§ **Exercise aim**
Quote the passage of the Animal Crossing forum thread below from "I never played" up to and including "Cody and Simon.".

§ **Selected text**
++++++++++

# Random story's



## timbo (Mar 17, 2015)

This is a thread about Animal Crossing story's.
You can leave your own if you want to 
It's just a thread to have fun!


----------



## lars708 (Mar 17, 2015)

Hey Tim! Lol i dunno remember exactly how i started up but if that is what you mean...

So i arrived like every other player at my train station and planted my town tree! I remeber having Snake, Static, Nibbles and Kiki as my starting villagers. The first thing i actually did after i paid off my first debt was surrounding my house with random flowers! By the way around that time i looked like a Toad from Mario. 

Well i could go on with this forever! I got the game since release so i actually have a lot of stories, maybe i will post another part later!

But for now, see ya!


----------



## timbo (Mar 17, 2015)

lars708 said:


> Hey Tim! Lol i dunno remember exactly how i started up but if that is what you mean...
> 
> So i arrived like every other player at my train station and planted my town tree! I remeber having Snake, Static, Nibbles and Kiki as my starting villagers. The first thing i actually did after i paid off my first debt was surrounding my house with random flowers! By the way around that time i looked like a Toad from Mario.
> 
> ...



Nice story!
Toad from Mario is nice i just was a normal person 

- - - Post Merge - - -

So in the beginning for it was like 1 year ago.
I bought the game in my local toy shop named Bart Smit (Dutch name) 
When i bought it and when i got home i started playing the game.
I never played Animal crossing before but it was very nice i was the owner of The Hague (City in the Netherlands where i lived)
I had lots of fun with my residents and we all had a nice time.
I don't know who my starting villagers where but i know that 2 of them where Cody and Simon.
So yeah!
That was my story about the beginning of the game


----------



## lars708 (Mar 17, 2015)

timbo said:


> Nice story!
> Toad from Mario is nice i just was a normal person
> 
> - - - Post Merge - - -
> ...



Lol i have never heard of those villagers! But nice story though!


----------



## timbo (Mar 17, 2015)

lars708 said:


> Lol i have never heard of those villagers! But nice story though!



Thank you very much!


----------



## lars708 (Mar 17, 2015)

How many badges do you have? I have all of them at least bronze, it took me nearly two years!


----------



## Nimega (Mar 20, 2015)

I will always remember my first birthday after getting ACWW. I started to play, and Aurora was there with a cake for me, from all my villagers. It was very nice!


----------



## Earth Wolf-Howl (Mar 20, 2015)

Nimega said:


> I will always remember my first birthday after getting ACWW. I started to play, and Aurora was there with a cake for me, from all my villagers. It was very nice!



This reminds me of my first NL Birthday. Pierce (surprisingly, not Kyle) showed up at my place and took me to his. There were my two other favourite villagers- Kyle and Erik. Though I'd TTed ahead and it wasn't actually my birthday, it kind of made me feel warm and fuzzy like that. I'm looking forward to actually seeing it once the time rolls around.


----------



## lars708 (Mar 21, 2015)

++++++++++

§ **Provided material**
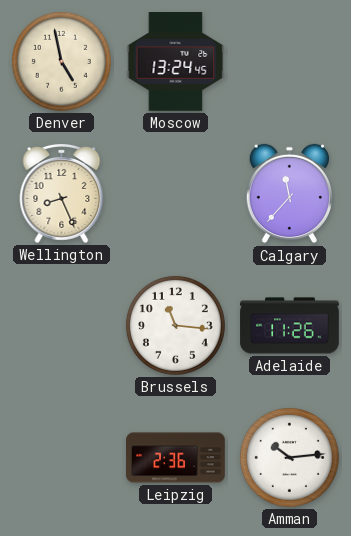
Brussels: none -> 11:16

++++++++++

§ **Solution to this task**
I never played Animal crossing before but it was very nice i was the owner of The Hague (City in the Netherlands where i lived)
I had lots of fun with my residents and we all had a nice time.
I don't know who my starting villagers where but i know that 2 of them where Cody and Simon.